Growth and skeletal maturation in children with phenylketonuria

Abstract

Growth and skeletal maturation was evaluated in 82 children participating in the German Collaborative Study of Children Treated for Phenylketonuria (PKU). Height, weight, head circumference and bone age were recorded at regular intervals for the first 6 years of life. The mean SD score (SDS) for height was not significantly different from zero at study entry, but decreased mainly during the second year of life to a nadir of -0.78 in boys and -0.54 in girls at 2.5 years. During the subsequent years, a significant trend towards a regain of height SDS was noted in both sexes. Weight-for-height SDS was close to zero in both sexes, with a significant continuous increasing trend throughout the observation period. Head circumference SDS decreased in boys during the first year of life from -0.28 to -0.68, whereas girls showed only a minor change. During the further follow-up period, head circumference SDS remained at approximately -0.3 in boys and 0.0 in girls.

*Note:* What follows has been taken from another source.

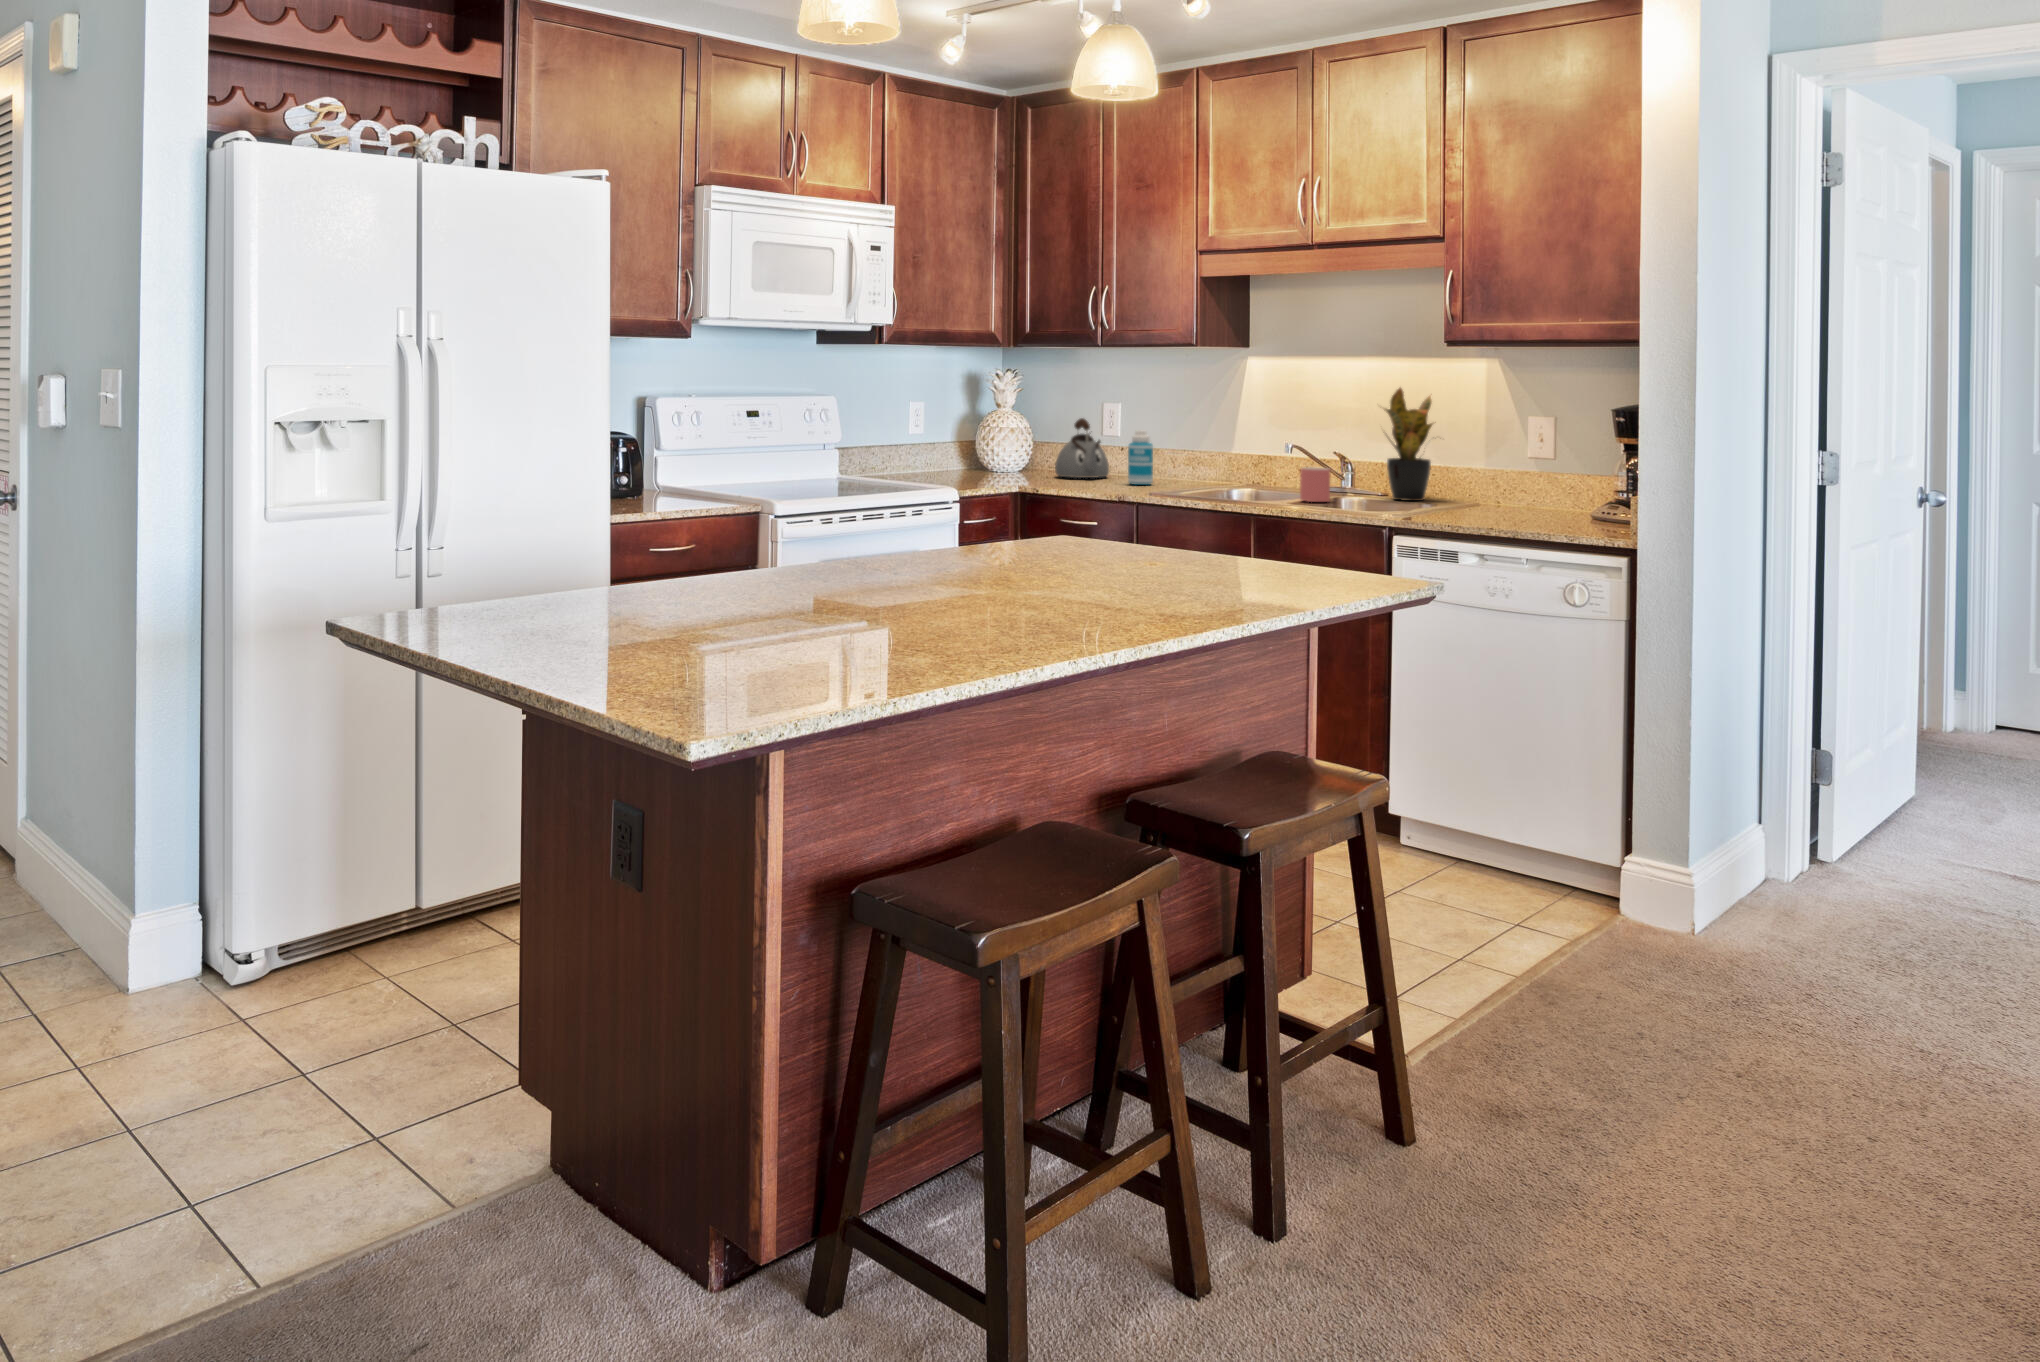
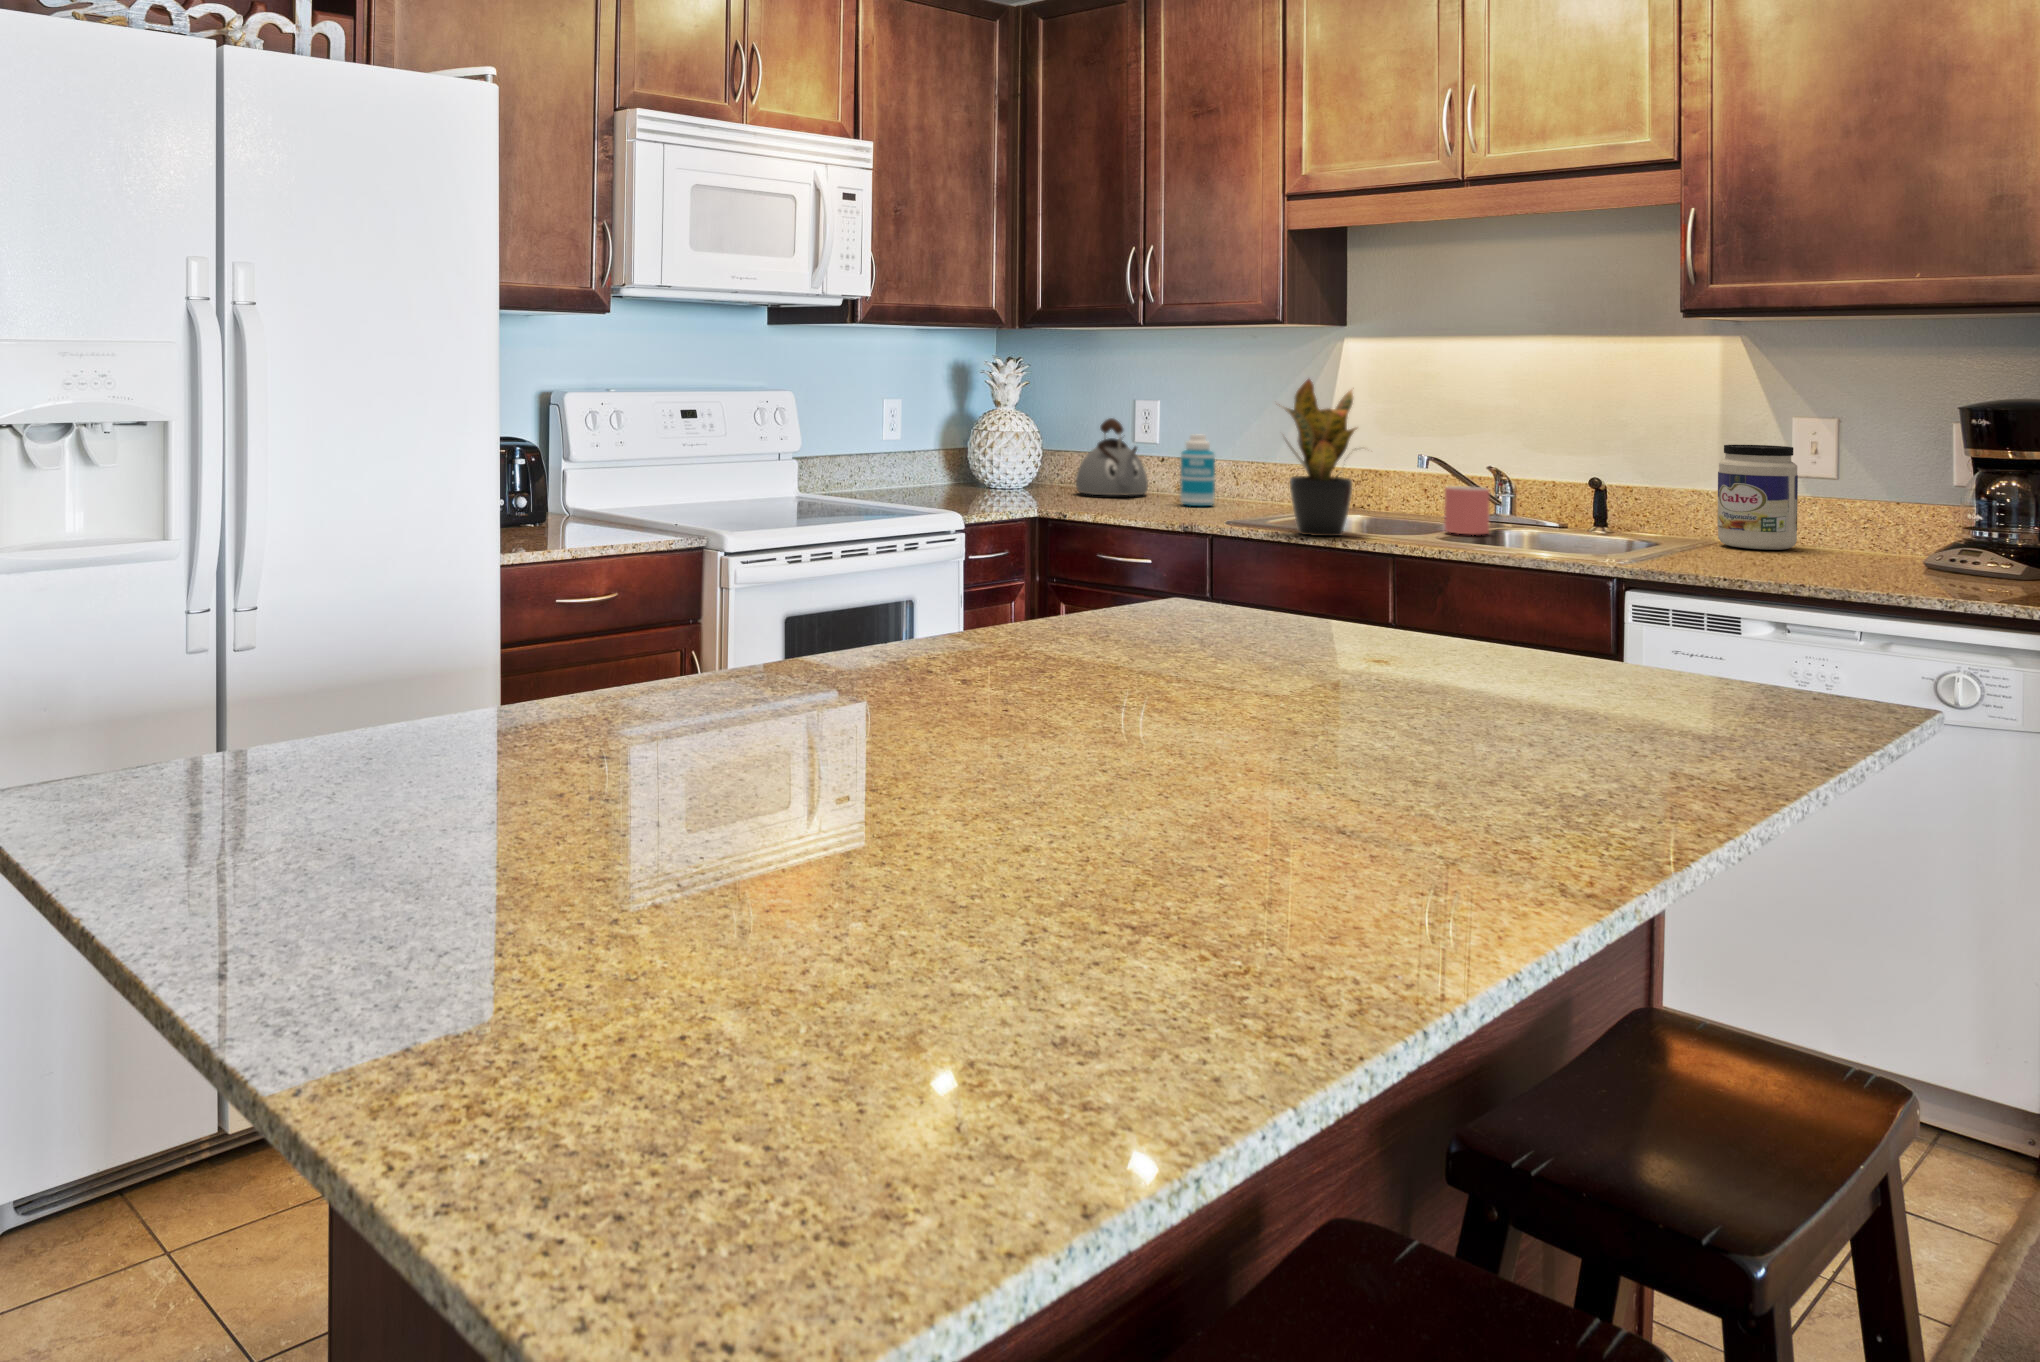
potted plant: present [1384,388,1433,501] -> present [1279,379,1357,536]
jar: none [1476,436,1526,510] -> present [1717,445,1798,550]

While the mean verbal and performance IQ of the total study population at 5 and 6 years of age did not differ from a group of 212 healthy non-PKU children, patients with a head circumference SDS less than the population median at 2 years of age exhibited poorer cognitive abilities at school age than those patients with a relative head size greater than the population median. The children with a head circumference less than the median at 2 years had smaller head sizes already at birth; in addition, the change in relative head size during the first 2 years was correlated significantly with cognitive abilities at school age in boys. Mean bone age was identical to chronological age at each time point of observation. The rate of maturation was one year of bone age per year of chronological age. No correlation between phenylalanine intake or phenylalanine concentrations and the rates of body or head growth or skeletal maturation could be established. We conclude that despite adequate weight gain, moderate growth retardation occurred during the first 2 years of life in this group of children treated for PKU. Growth was more compromised in boys than in girls and tended to be compensated during later follow-up. Early infantile head circumference and growth appear to be predictors of cognitive development.